◆ **JOB ITEM**:
An exact reproduction of the listing is wanted, with the pictures dropped.
%%
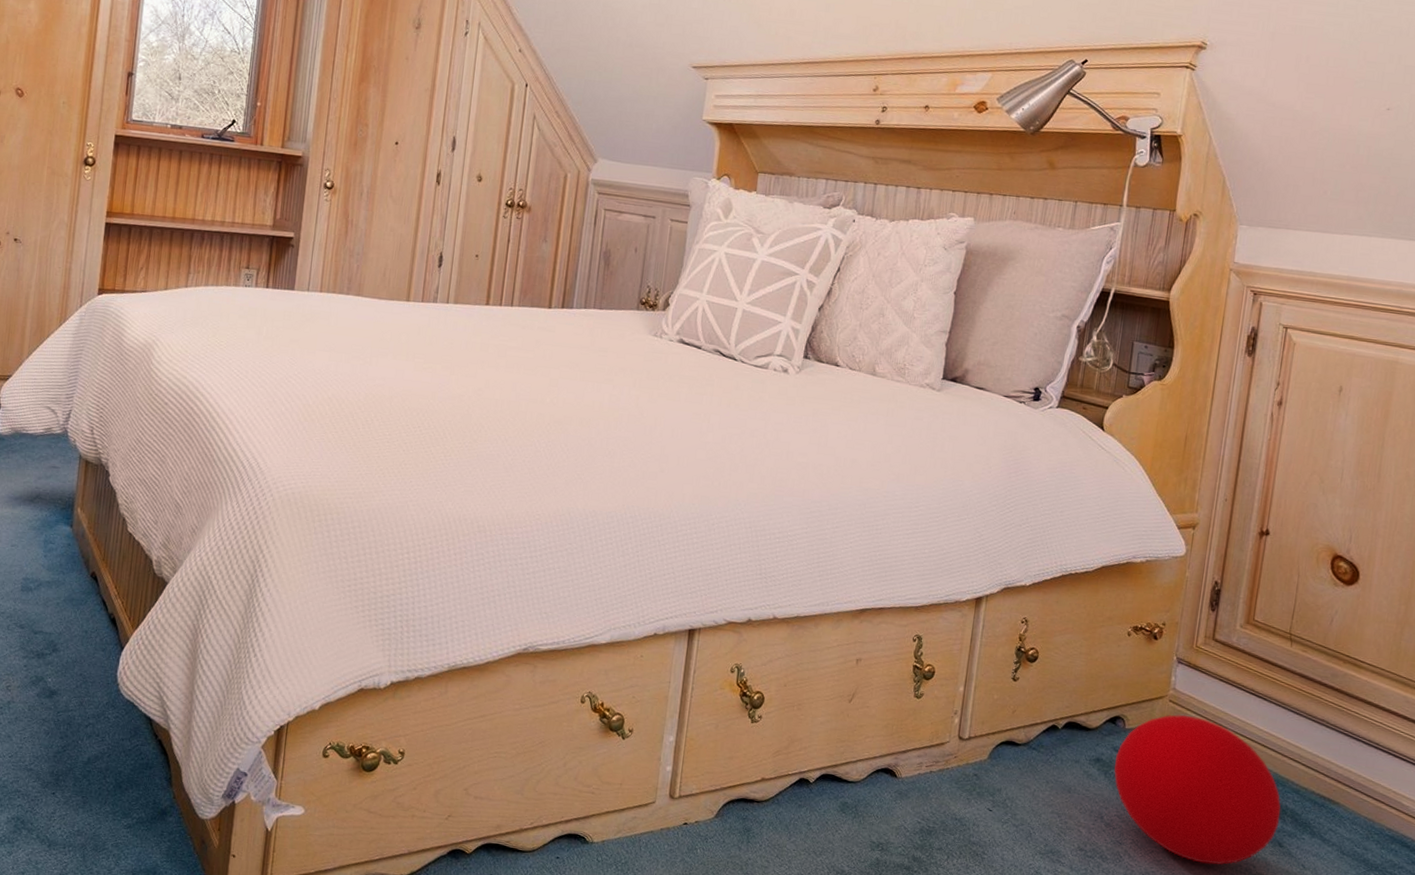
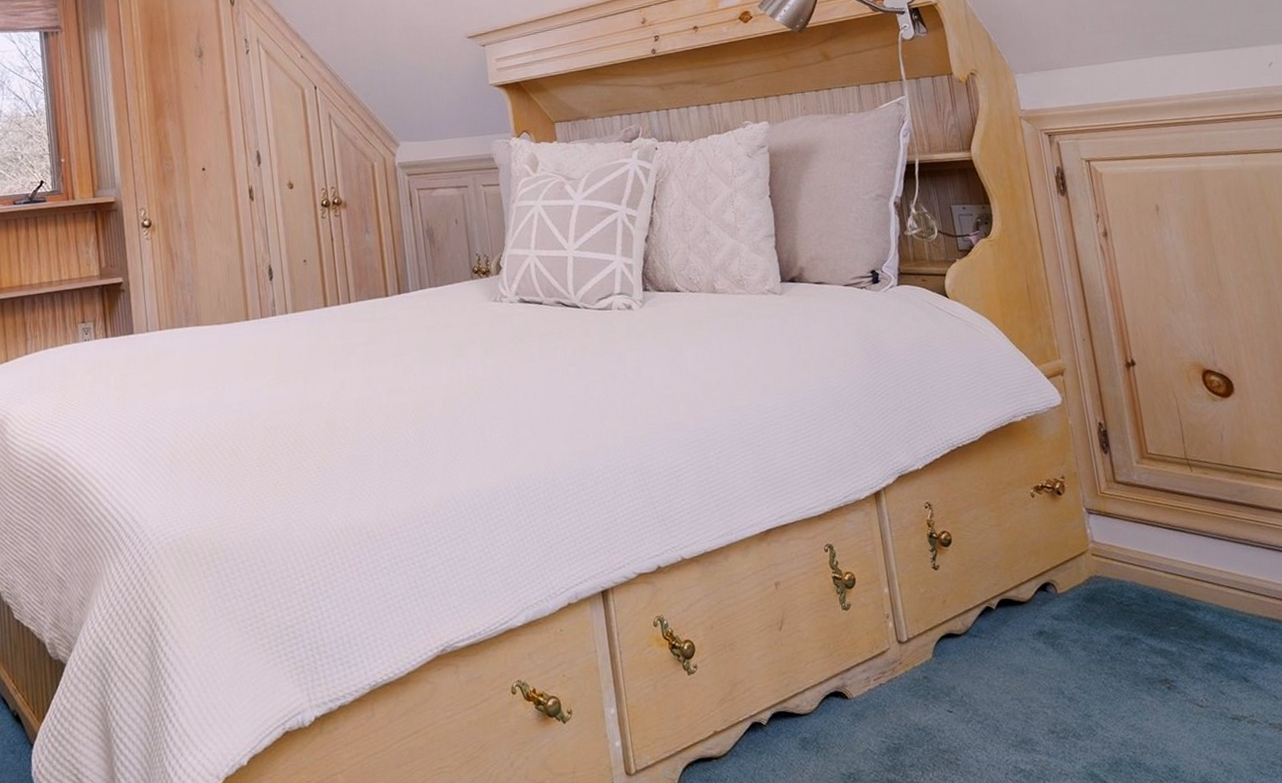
ball: present [1114,714,1282,865] -> none [1057,564,1238,718]

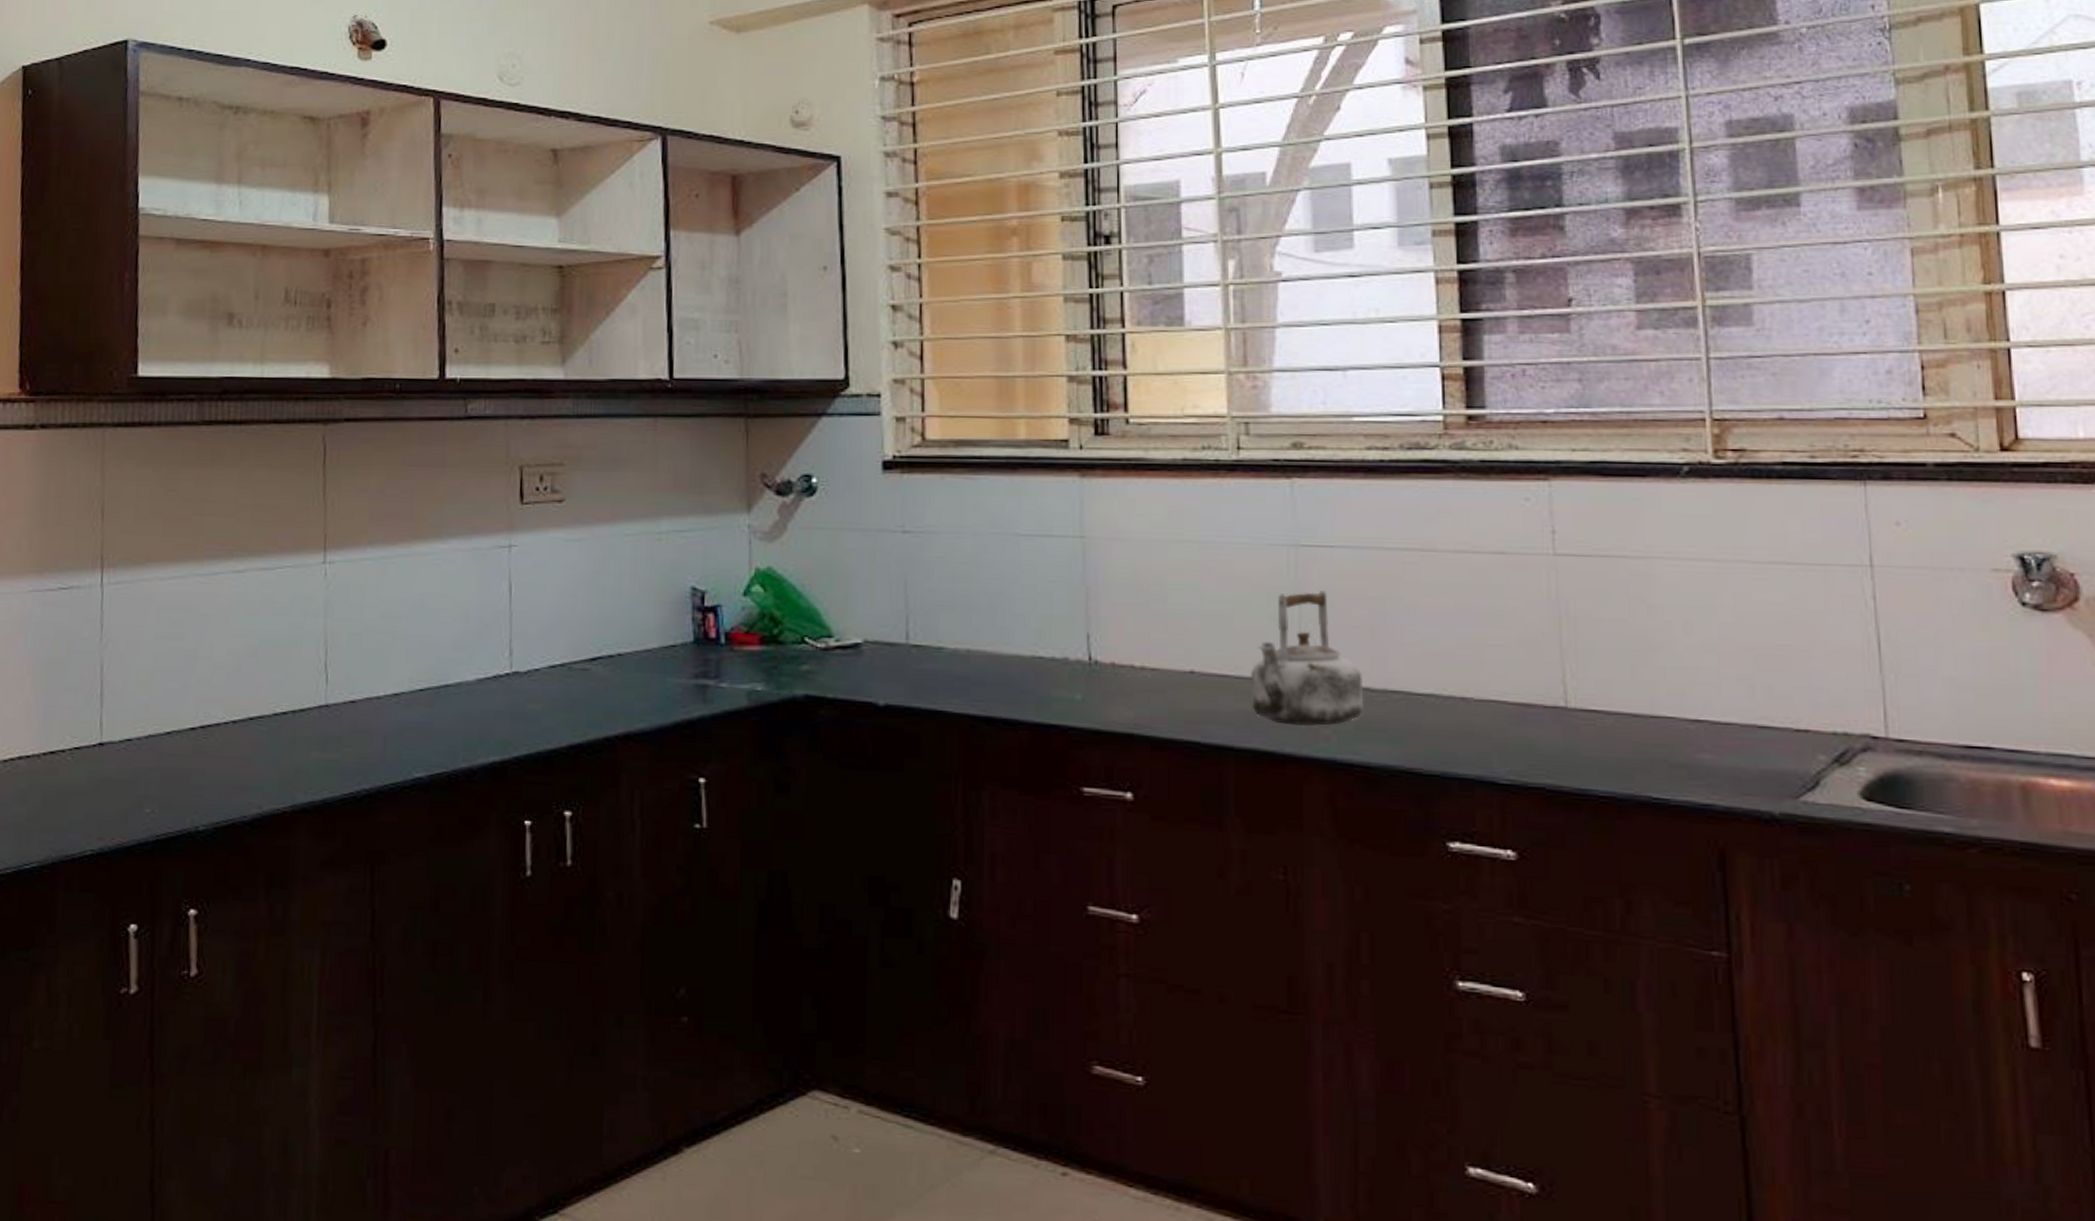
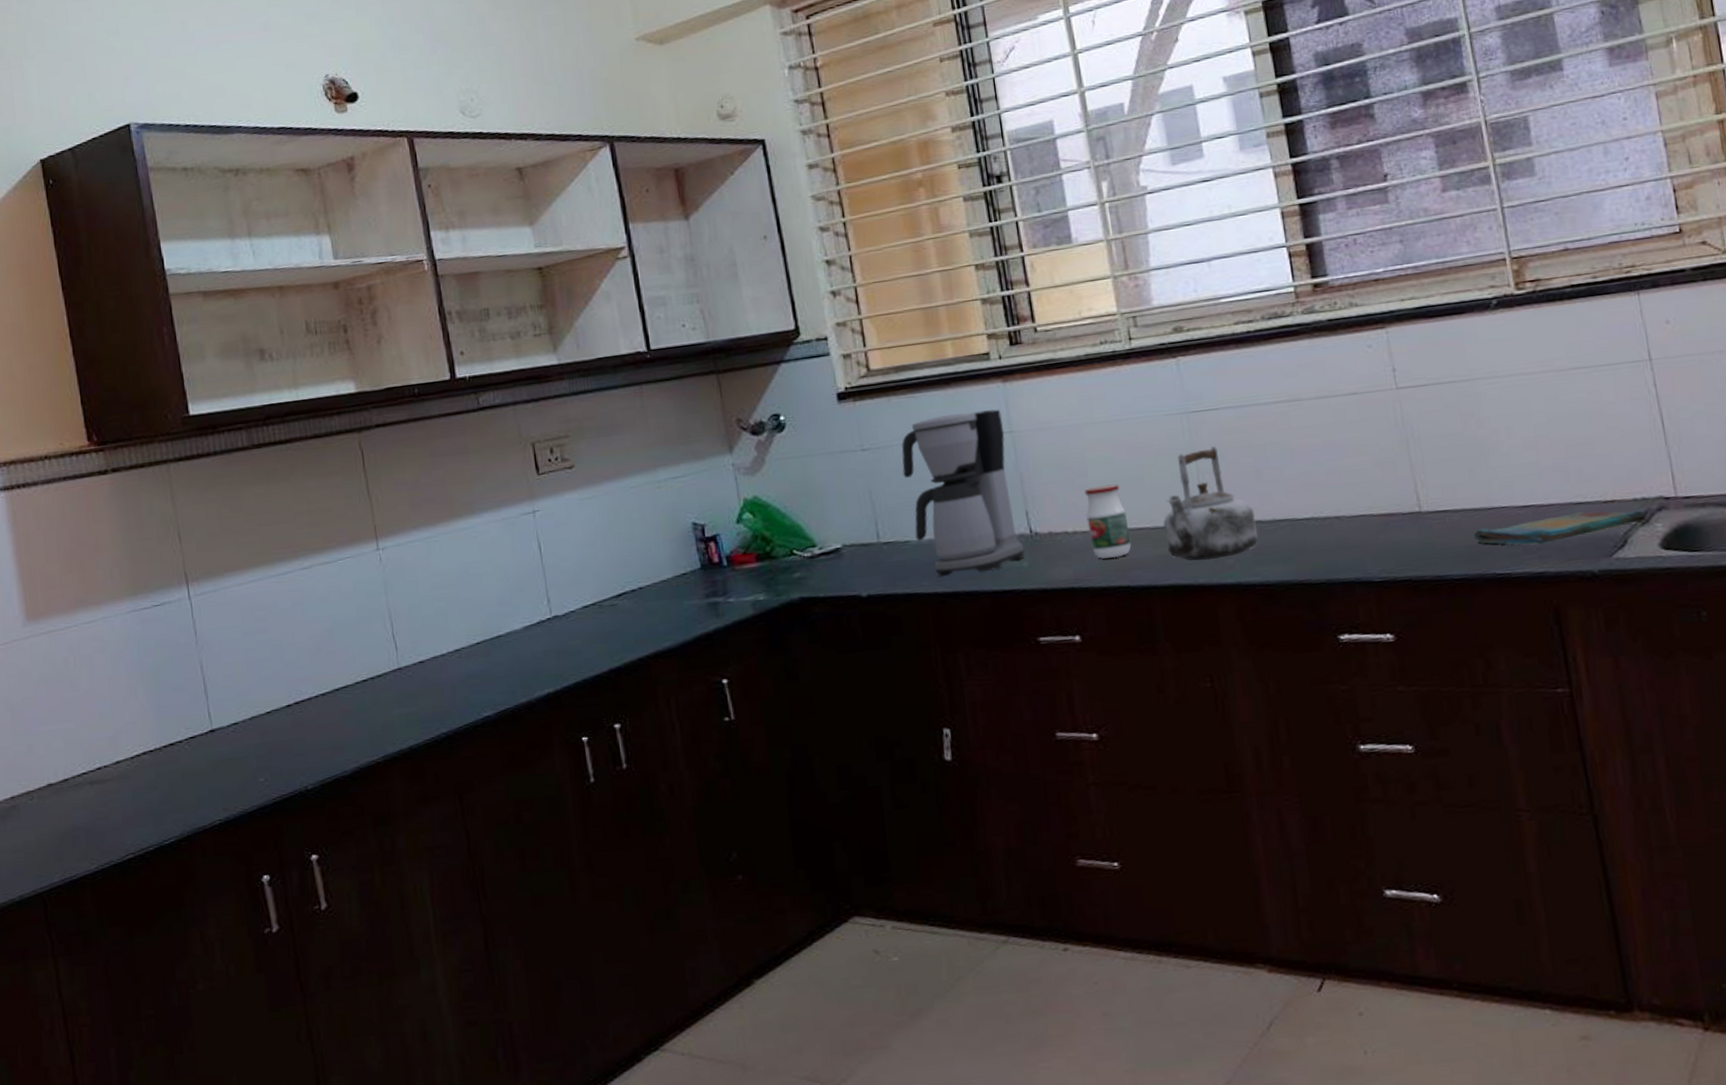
coffee maker: none [946,505,1079,699] -> present [901,409,1024,577]
jar: none [1159,616,1209,707] -> present [1084,484,1132,559]
dish towel: none [1628,736,1847,770] -> present [1473,510,1647,545]

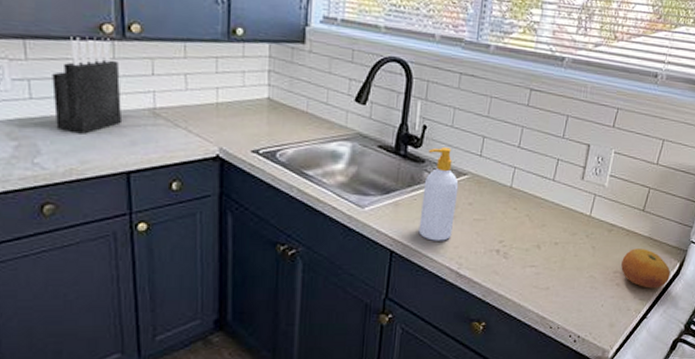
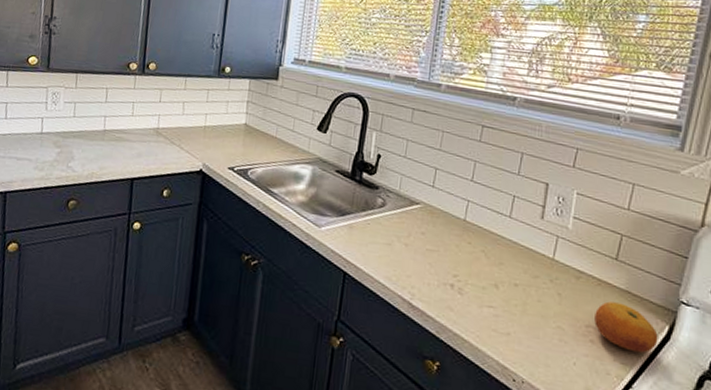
knife block: present [52,36,121,134] -> none [87,72,137,146]
soap bottle: present [418,147,459,241] -> none [371,176,411,269]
%%
◆ **EXERCISE SOLUTION**:
ball: present [1114,714,1282,865] -> none [1057,564,1238,718]

coffee maker: none [946,505,1079,699] -> present [901,409,1024,577]
jar: none [1159,616,1209,707] -> present [1084,484,1132,559]
dish towel: none [1628,736,1847,770] -> present [1473,510,1647,545]

knife block: present [52,36,121,134] -> none [87,72,137,146]
soap bottle: present [418,147,459,241] -> none [371,176,411,269]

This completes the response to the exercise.